言葉で表現することができない子ども達は、戦後、どんなことを思い、生きてきたのでしょう・・・。


一篇の詩の言葉が私の胸に突き刺さりました。

「大人がにくらしい」

「今」とつながっている「未来」を生きるのは子ども達です。

でも、子ども達には国(生きる環境)の未来を決める力はありません。子ども達の未来のことまで考えて行動することは、大人の責任だと、私は思います。

「平和」にしろ「環境」にしろ、過去の失敗を振り返れば、どうすべきか簡単に分かります。
勇気を出して、誠実に、行動しつづけたいです。
「平和を軽く考える大人にはなりたくない!」と強く思います。

ロシアのウクライナへの侵攻で、200人もの人が亡くなっています。3人の子どもも犠牲になっています。
ウクライナの人達は武器を持って戦う道を選んでしまいました。

ロシアの間違った行動で、「武器がなければ侵攻される」という考えに、人々が陥ってしまうのではないかと、心配になります。

武器では平和は築けない!




峠三吉のこと

『行李(こうり)の中から出てきた原爆の詩』に掲載されている詩は、戦後40年して見つかった峠三吉(「ちちをかえせ ははをかえせ…」の作者)の未整理資料に入っていたものだそうです。

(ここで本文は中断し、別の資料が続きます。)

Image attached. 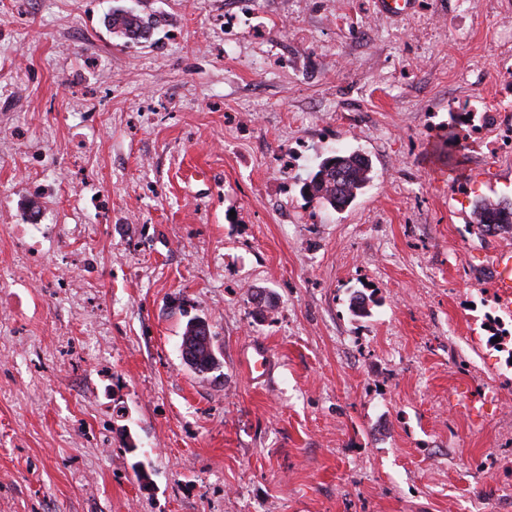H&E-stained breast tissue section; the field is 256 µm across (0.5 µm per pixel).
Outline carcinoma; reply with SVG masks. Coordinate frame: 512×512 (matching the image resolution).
<instances>
[{
  "label": "carcinoma",
  "mask_w": 512,
  "mask_h": 512,
  "mask_svg": "<svg viewBox=\"0 0 512 512\" xmlns=\"http://www.w3.org/2000/svg\"><path fill=\"white\" fill-rule=\"evenodd\" d=\"M112 33L129 41L147 38L156 20L131 11H114L109 20ZM372 180V165L357 151L338 149L324 158L303 182L304 194L323 204L341 210L351 204ZM473 223L482 235L512 231V200L479 198L473 205ZM184 363L195 373L205 374L218 368L213 340L191 319L186 323L180 345Z\"/></svg>",
  "instance_id": "cac0c4a2"
}]
</instances>
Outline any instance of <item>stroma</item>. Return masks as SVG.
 Listing matches in <instances>:
<instances>
[{
    "label": "stroma",
    "mask_w": 512,
    "mask_h": 512,
    "mask_svg": "<svg viewBox=\"0 0 512 512\" xmlns=\"http://www.w3.org/2000/svg\"><path fill=\"white\" fill-rule=\"evenodd\" d=\"M509 134L512 0H0V512H512ZM156 23L152 17H143L131 11H113L109 20L112 33L132 42L146 39ZM372 180V165L357 151L336 149L303 182L302 191L333 209L351 204ZM473 222L482 235L512 231V200L479 198L473 205ZM497 282L502 295L512 300V254H501L497 259ZM190 319L185 326L180 345L184 363L194 372L205 374L218 368L219 361L213 348V334L209 325V340L195 321ZM251 356H245L243 365L246 372L254 379H263L269 372L270 359L264 347L255 346Z\"/></svg>",
    "instance_id": "stroma-1"
}]
</instances>
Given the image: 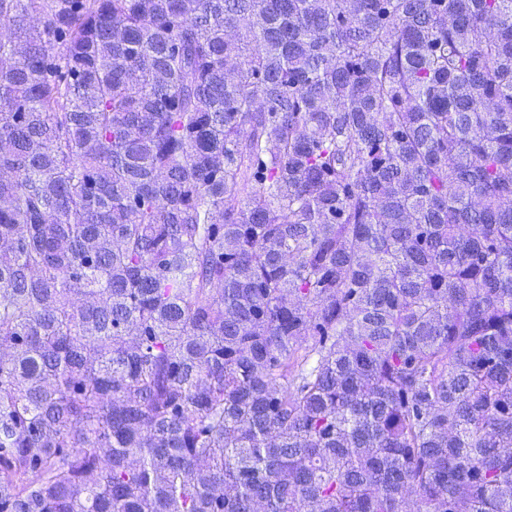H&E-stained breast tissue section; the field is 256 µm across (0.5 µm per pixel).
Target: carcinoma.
<instances>
[{
    "label": "carcinoma",
    "mask_w": 512,
    "mask_h": 512,
    "mask_svg": "<svg viewBox=\"0 0 512 512\" xmlns=\"http://www.w3.org/2000/svg\"><path fill=\"white\" fill-rule=\"evenodd\" d=\"M0 25V512H512V0Z\"/></svg>",
    "instance_id": "cac0c4a2"
}]
</instances>
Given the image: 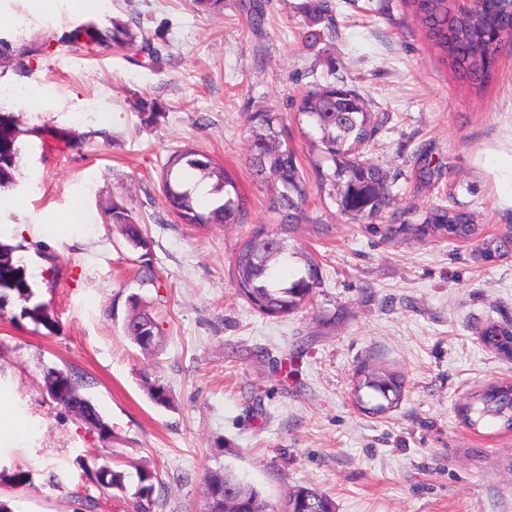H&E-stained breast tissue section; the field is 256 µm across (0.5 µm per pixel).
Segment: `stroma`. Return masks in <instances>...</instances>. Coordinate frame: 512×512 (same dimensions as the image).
Here are the masks:
<instances>
[{
  "label": "stroma",
  "instance_id": "1",
  "mask_svg": "<svg viewBox=\"0 0 512 512\" xmlns=\"http://www.w3.org/2000/svg\"><path fill=\"white\" fill-rule=\"evenodd\" d=\"M306 2L224 0L213 13L196 0H102L77 14L71 0L47 11L0 0V39L16 53L0 62V110L18 119L21 148L0 187V226L58 322L48 333L17 302L0 313V395L28 427L21 443L0 444V499L15 512H125L95 480L98 455L131 479L156 471V512H204L205 475L222 468L275 503L309 487L336 512H512V431L457 414L470 391L512 383V356L479 335L489 322L512 328V251L479 255L483 241L512 238V45L478 87L442 61L408 0H332L312 47ZM116 16L139 21L160 60L69 43L77 26L106 29ZM333 78L384 115L364 153L400 206L466 211L477 231L390 238L389 215L355 222L311 193L295 236L322 283L307 309L268 317L232 276L236 248L279 227L246 162L248 115L259 99L280 112L282 139L309 170L296 103ZM17 90L39 92V111ZM186 146L233 174L242 223L183 224L168 210L163 166ZM426 160L441 168L427 183ZM114 204L141 224L148 257L109 224ZM73 212L75 231L57 235ZM134 295L158 323L148 351L123 330ZM377 366L399 376L403 397L372 415L358 403L379 396L357 381ZM51 369L79 381L111 438L51 398ZM150 380L168 387L169 407L152 402Z\"/></svg>",
  "mask_w": 512,
  "mask_h": 512
}]
</instances>
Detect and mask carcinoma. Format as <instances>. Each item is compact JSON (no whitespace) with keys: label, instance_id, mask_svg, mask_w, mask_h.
Listing matches in <instances>:
<instances>
[{"label":"carcinoma","instance_id":"cac0c4a2","mask_svg":"<svg viewBox=\"0 0 512 512\" xmlns=\"http://www.w3.org/2000/svg\"><path fill=\"white\" fill-rule=\"evenodd\" d=\"M409 3L433 46L459 80L472 85L489 80L497 49L512 44V0H485L483 6L469 8H455L450 0ZM331 13V0H312L305 11L306 44H316L320 31L315 25ZM71 41L108 47L135 46L139 53L153 60L161 54L160 48L140 32V26L133 20L114 18L112 27L105 30L92 25L78 27L71 32ZM297 112L312 129L311 165L320 194L332 200L342 213L362 221L390 212L393 226L389 233L393 236L408 230L450 239H468L475 234L473 216L468 212L441 206H429L420 212L396 206L387 170L362 155V149L382 126L383 118L370 111L355 88L334 81L317 85L300 96ZM282 131V115L265 105H256L250 115L248 166L257 181L270 186L269 208L278 216L280 230L251 236L236 249L234 256L238 294L253 308L276 318L311 304L314 290L321 284L318 263L292 239L298 224L307 218L310 187L295 152L282 143ZM17 138L16 117L0 112V185L13 180L20 155ZM163 177L168 206L184 224H234L244 215L246 200L239 194L233 175L194 148L175 152ZM192 179L211 185L213 202L206 212L198 210L193 191L188 188ZM110 223L119 228L132 246L148 249V240L128 209L112 206ZM15 251V247L0 243V312L18 301L22 303L23 317L54 333L58 322L43 303L32 302L35 293L22 260L14 256ZM290 263L292 275L281 277L280 269ZM480 336L485 346L512 355V329L488 323L481 328ZM45 386L51 396L71 403L74 415L99 431L101 438L111 437L110 426L84 397L71 375L52 370L45 376ZM364 387L380 393L390 405L401 397L398 378L385 369L362 371L358 388ZM458 414L472 429L492 418L501 421L504 429L512 430V384L470 393L459 405ZM93 467L97 483L125 499L130 512H154L156 485L161 483L158 474L142 469L137 472L136 483L128 484L125 474L115 470L106 459H93ZM205 497V512H335V504L327 495L309 488L289 495L280 509L256 488L221 470L207 474Z\"/></svg>","mask_w":512,"mask_h":512}]
</instances>
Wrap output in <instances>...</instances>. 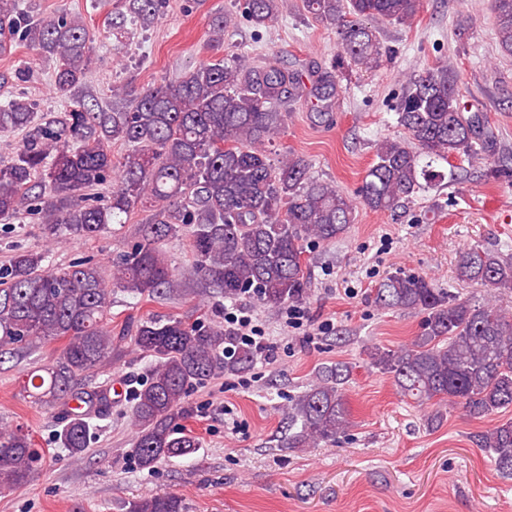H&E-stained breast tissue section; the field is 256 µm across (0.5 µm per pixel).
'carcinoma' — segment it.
<instances>
[{"label": "carcinoma", "instance_id": "obj_1", "mask_svg": "<svg viewBox=\"0 0 512 512\" xmlns=\"http://www.w3.org/2000/svg\"><path fill=\"white\" fill-rule=\"evenodd\" d=\"M165 0H120L122 21L160 16ZM281 0H243L242 16L255 28L272 22ZM500 51L512 56V0H490ZM423 0H303L316 21L337 29L341 53L319 72L311 88L297 71L268 64L248 67L234 55L202 62L180 77L144 89L109 112L74 100L86 79L95 35L78 16L58 12L30 18L18 0H0V35L53 61V93L67 103L58 116H37L23 97L0 103V138L22 131L12 161L0 167V221L26 209L41 216L45 237L102 238L131 215L153 207L139 240L112 262L104 277L97 266L76 261L64 268L46 250H18L0 267V359L26 344L65 340L56 361L30 372L25 392L40 405L68 407L80 399L89 411L70 413L59 439L73 457L88 448L92 418L109 414L112 402L101 386L78 393L74 380L112 363V294L134 298L174 294L182 281L164 249L189 232L193 274L228 300L246 295L267 309L298 304L308 296L304 245L330 242L354 221L357 203L312 175L311 162L293 151L268 149L288 113L284 99L316 100L328 113L337 94L336 69L380 67L390 53L367 22H410ZM237 16L211 20V48ZM458 76L446 62L408 78L397 103L405 137L377 144L357 196L365 207L392 212L432 183L454 172L451 160L490 152L481 135L483 115L460 111ZM126 146L112 155V145ZM450 165L449 171L439 165ZM111 184L108 200L89 191ZM456 276L492 291L512 290V257L473 246L459 254ZM387 307L423 314L421 332L397 348L375 347L370 364L392 376L400 392L419 405L462 406L474 419L512 409V315L495 305L462 300L413 274L389 275L377 289ZM140 354L150 359L147 381L133 392L136 427L133 456L151 469L161 461L192 455L198 438L179 426L193 414L190 390L206 381L248 370L255 351L232 345L234 329L221 322L187 323L170 316L149 318L130 329ZM347 368L319 371L316 381L288 406L290 448L336 441L349 426L343 385ZM499 474L512 478V421L483 432ZM40 453L28 433L0 426V489L32 482ZM125 512H186L173 493L125 503Z\"/></svg>", "mask_w": 512, "mask_h": 512}]
</instances>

28歳の時に原爆を体験し、侵略戦争の本質を知った峠三吉は、戦後、全力で青年運動、文化運動、憲法普及活動などに取り組みました。

峠三吉は、戦後、平和国家として出発したはずの日本が、朝鮮戦争に加担する姿や米大統領の「原爆使用」の声明に、世界の未来を憂え、『原爆詩集』を刊行します。

さらに、苦しみやさみしさを心の底に押し込めて生きている子ども達の声を届けようと、奔走し、たくさんの子ども達の詩や作文を集めたのでした。

しかし、峠三吉は若いころから肺結核を患っていました。
命を賭して平和を願い、占領軍の弾圧に屈せず、最期まで活動を続け、36歳で亡くなりました。